(Beginning of Records for this task)
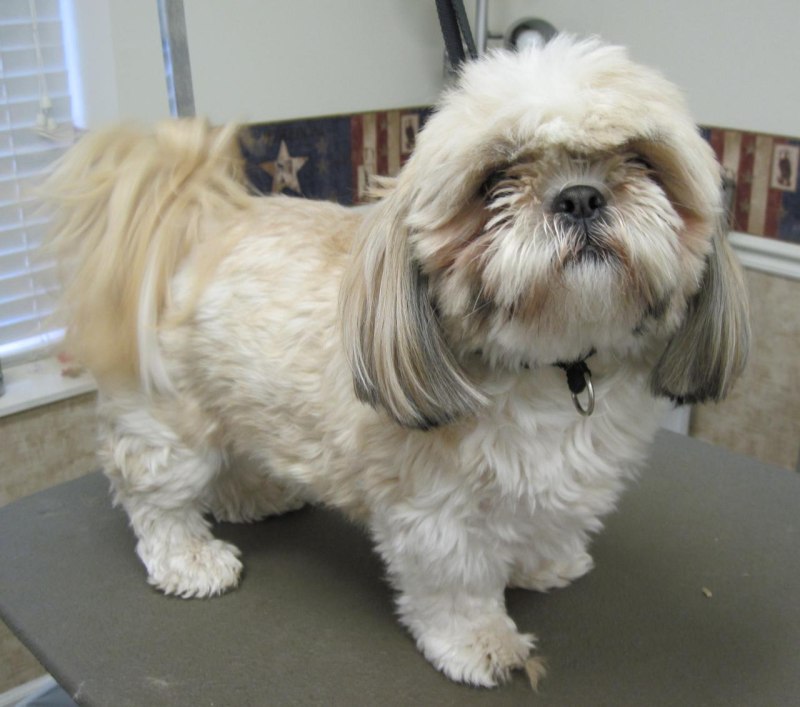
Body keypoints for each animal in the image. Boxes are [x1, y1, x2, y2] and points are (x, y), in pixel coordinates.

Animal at [44, 36, 749, 687]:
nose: (580, 196)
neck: (552, 369)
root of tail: (193, 221)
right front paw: (480, 644)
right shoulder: (436, 513)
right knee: (153, 493)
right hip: (168, 420)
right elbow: (457, 586)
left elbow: (541, 523)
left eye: (640, 159)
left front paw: (544, 562)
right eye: (495, 179)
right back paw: (188, 557)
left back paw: (252, 495)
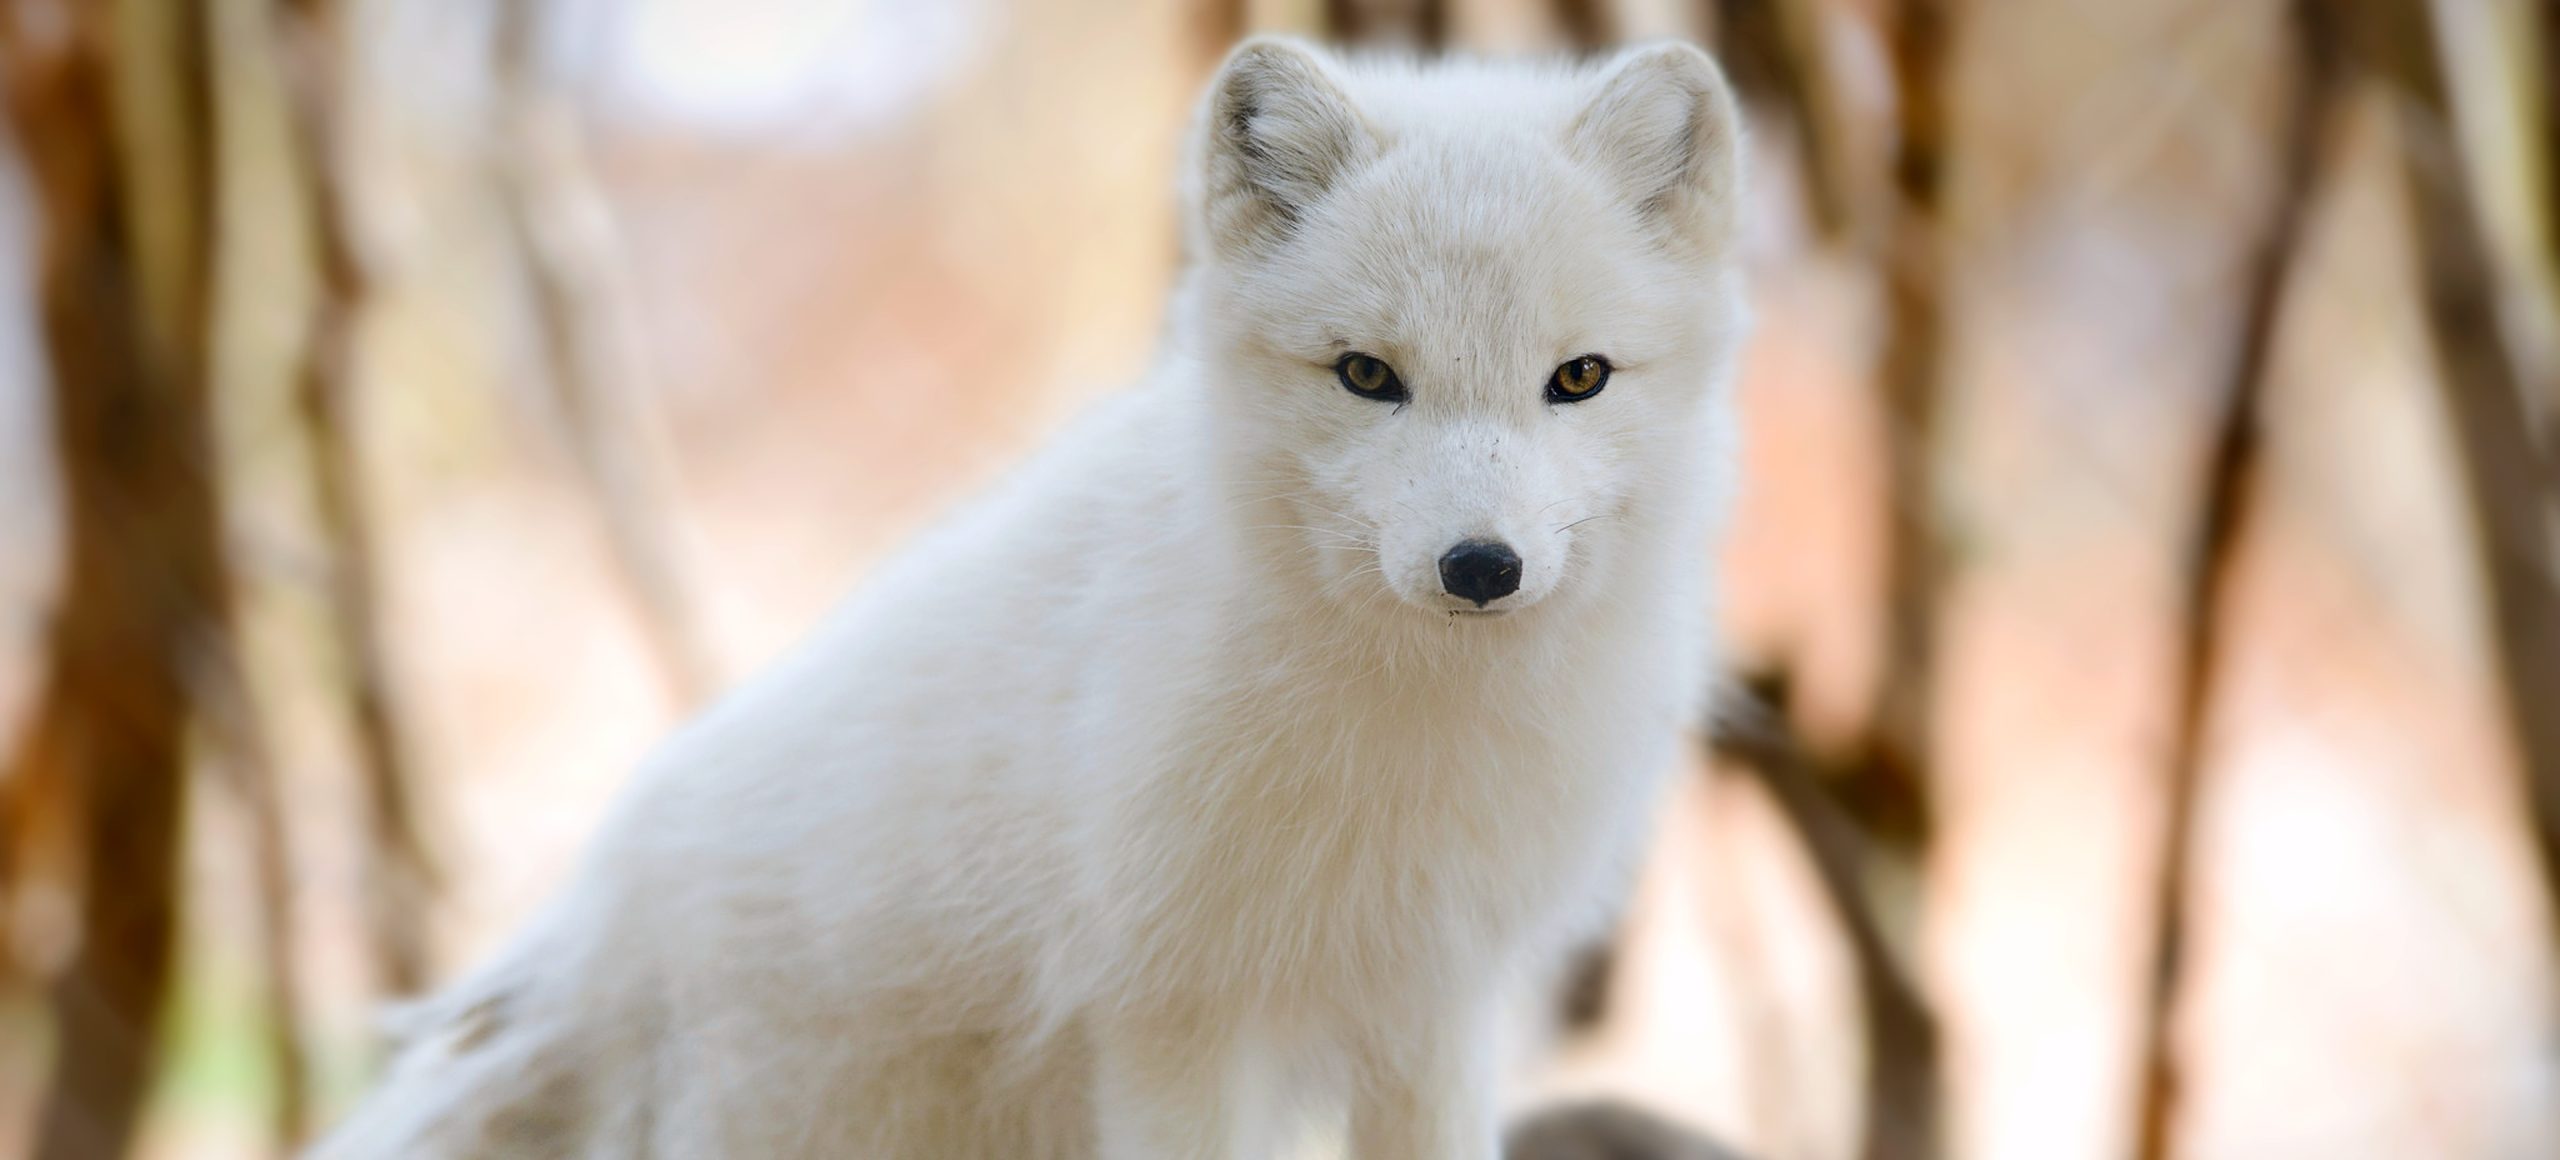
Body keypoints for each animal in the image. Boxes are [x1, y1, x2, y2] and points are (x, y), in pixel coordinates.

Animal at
(End of Records for this task)
Activity: Line by line, write out the entries exactly, and leave the pictures out.

Problem solution:
Body keypoints for each animal in the image. Boxes are [x1, y1, x2, y2] and points are (x, y), in pixel coordinates.

Animal at [44, 36, 749, 687]:
nose: (580, 196)
neck: (552, 369)
root of tail: (193, 221)
right front paw: (480, 644)
right shoulder: (436, 513)
right knee: (153, 493)
right hip: (168, 420)
right elbow: (457, 586)
left elbow: (541, 523)
left eye: (640, 159)
left front paw: (544, 562)
right eye: (495, 179)
right back paw: (188, 557)
left back paw: (252, 495)
Body keypoints for each animal in the image. Boxes are [x1, y1, x2, y2] and points are (x, y), in pixel coordinates.

Animal at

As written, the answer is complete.